四球攻めとの知られざる苦闘…なぜ大谷翔平は本塁打王を獲得できなかったのか
満員のTーモバイルパーク。七回2死走者なしで、エンゼルスの大谷翔平が打席へ。それまでの4打席は、敬遠が2度。今季最後の打席は点差も開いていたことから、ようやく勝負してもらえたが、高めのボール球に手を出し、中途半端なスイングで空振り三振。初回、右翼席へ46号を放ち、ひょっとしたらーーという期待を抱かせたが、後が続かなかった。 結局、ア・リーグの本塁打王は最終戦でブラディミール・ゲレーロJr.(ブルージェイズ)が一発を放ち、サルバドール・ペレス(ロイヤルズ)と48本で分けあった。しかし、大谷がア・リーグのMVP(最優秀選手)を受賞することは確実視されており、もはや注目は満票なるかどうか。出来ればそこにタイトルで華を添えたいところだったが。
リアル二刀流実現のきっかけとなった4月4日のWソックス戦
歴史的なーーと形容することに異論はない。何もかもが規格外の1年。3月21日のパドレス戦で初めて投手として打席に立ったとき、「シーズンでもしかしたらやる可能性もあるので、ぶっつけ本番でやるよりは、開幕前にやっぱりやったほうが良いよねっていう感じ」と軽い感じで意図を明かした大谷だが、すでに方針は固まっていた。 出来るのか? という声を封じたのは4月4日の初登板(ホワイトソックス戦)。
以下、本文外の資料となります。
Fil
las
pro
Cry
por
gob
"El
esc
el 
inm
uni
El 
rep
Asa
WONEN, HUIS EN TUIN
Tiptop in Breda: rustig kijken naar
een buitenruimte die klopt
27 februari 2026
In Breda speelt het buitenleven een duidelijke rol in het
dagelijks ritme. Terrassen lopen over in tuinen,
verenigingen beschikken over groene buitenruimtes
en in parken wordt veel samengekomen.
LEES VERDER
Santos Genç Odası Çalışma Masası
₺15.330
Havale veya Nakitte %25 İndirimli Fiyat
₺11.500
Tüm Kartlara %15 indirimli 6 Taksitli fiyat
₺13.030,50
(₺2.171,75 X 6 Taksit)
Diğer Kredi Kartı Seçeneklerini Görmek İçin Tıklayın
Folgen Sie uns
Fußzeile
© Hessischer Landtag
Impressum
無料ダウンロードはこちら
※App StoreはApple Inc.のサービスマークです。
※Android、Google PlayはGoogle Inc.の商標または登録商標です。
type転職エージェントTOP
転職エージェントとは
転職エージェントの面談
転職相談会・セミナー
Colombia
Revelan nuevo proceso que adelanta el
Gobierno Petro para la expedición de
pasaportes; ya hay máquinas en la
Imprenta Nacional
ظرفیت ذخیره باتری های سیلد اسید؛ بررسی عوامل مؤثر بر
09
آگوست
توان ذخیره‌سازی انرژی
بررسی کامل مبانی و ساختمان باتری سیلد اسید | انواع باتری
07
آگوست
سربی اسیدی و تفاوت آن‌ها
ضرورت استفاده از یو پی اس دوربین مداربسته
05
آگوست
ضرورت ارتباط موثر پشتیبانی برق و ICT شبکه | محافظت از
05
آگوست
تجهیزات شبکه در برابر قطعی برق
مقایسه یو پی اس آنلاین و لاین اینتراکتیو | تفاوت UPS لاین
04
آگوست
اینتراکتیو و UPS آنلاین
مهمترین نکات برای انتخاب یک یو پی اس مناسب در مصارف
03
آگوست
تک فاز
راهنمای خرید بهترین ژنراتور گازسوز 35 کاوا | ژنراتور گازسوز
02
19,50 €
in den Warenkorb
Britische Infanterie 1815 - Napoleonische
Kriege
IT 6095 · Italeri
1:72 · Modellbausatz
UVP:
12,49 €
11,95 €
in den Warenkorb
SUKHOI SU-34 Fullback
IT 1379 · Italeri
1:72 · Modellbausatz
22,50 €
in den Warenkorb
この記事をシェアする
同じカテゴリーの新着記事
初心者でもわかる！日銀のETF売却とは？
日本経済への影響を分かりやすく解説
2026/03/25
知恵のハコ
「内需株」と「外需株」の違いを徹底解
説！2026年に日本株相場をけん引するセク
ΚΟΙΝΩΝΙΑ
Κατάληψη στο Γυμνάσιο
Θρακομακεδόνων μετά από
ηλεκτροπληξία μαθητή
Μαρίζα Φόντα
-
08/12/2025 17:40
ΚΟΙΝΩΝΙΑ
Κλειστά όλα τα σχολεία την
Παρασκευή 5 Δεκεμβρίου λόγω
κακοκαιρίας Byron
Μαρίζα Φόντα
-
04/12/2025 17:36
大谷は1打席目にライトスタンドへ打球を運び、そのときのバットの音は、右翼ポールに近い記者席にまで轟いた。 先日、大谷についての総括会見を行ったジョー・マドン監督は、「あの一振りで空気が変わった」と振り返り、こう続けた。 「あの頃は、まだ本当に二刀流として出来るのか? という懐疑的な見方があった。しかし、あれからみんな、彼なら出来ると信じるようになった」。 とはいえ、ここまでのシーズンを送るとは、誰も予想していなかった。しかも、本塁打のタイトル争いを終盤まで牽引するとは。 流れを改めて振り返ると、大谷が両リーグを通じて本塁打で単独トップに立ったのは6月29日のこと。前半を終えて33本とし、2位のゲレーロに5本差をつけて折り返した。 ところが、8月に入ってペースダウン。9月12日、まずはゲレーロJr.に、15日にはペレスに44本で並ばれ、その後、ライバルが本数を伸ばしたのに対して大谷は21日に45本目を打ってから足踏み。最終戦の一発は、実に11試合ぶりだった。 期待が高すぎるがゆえ、失速と映った面も否定できないが、何があったのか。 まず、ペレスとゲレーロが驚異的なペースで本塁打を重ねたことは否定できない。 ペレスは8月25日の試合から5試合連続本塁打を記録するなど、25日から9月5日までの11試合で8本塁打を放ち、大谷をハイペースで追い上げた。一時調子を崩したゲレーロも9月6日からの9試合で6本塁打をマークし、大谷を捉えた 。特にペレスは、後半だけで27本塁打。神がかっていた。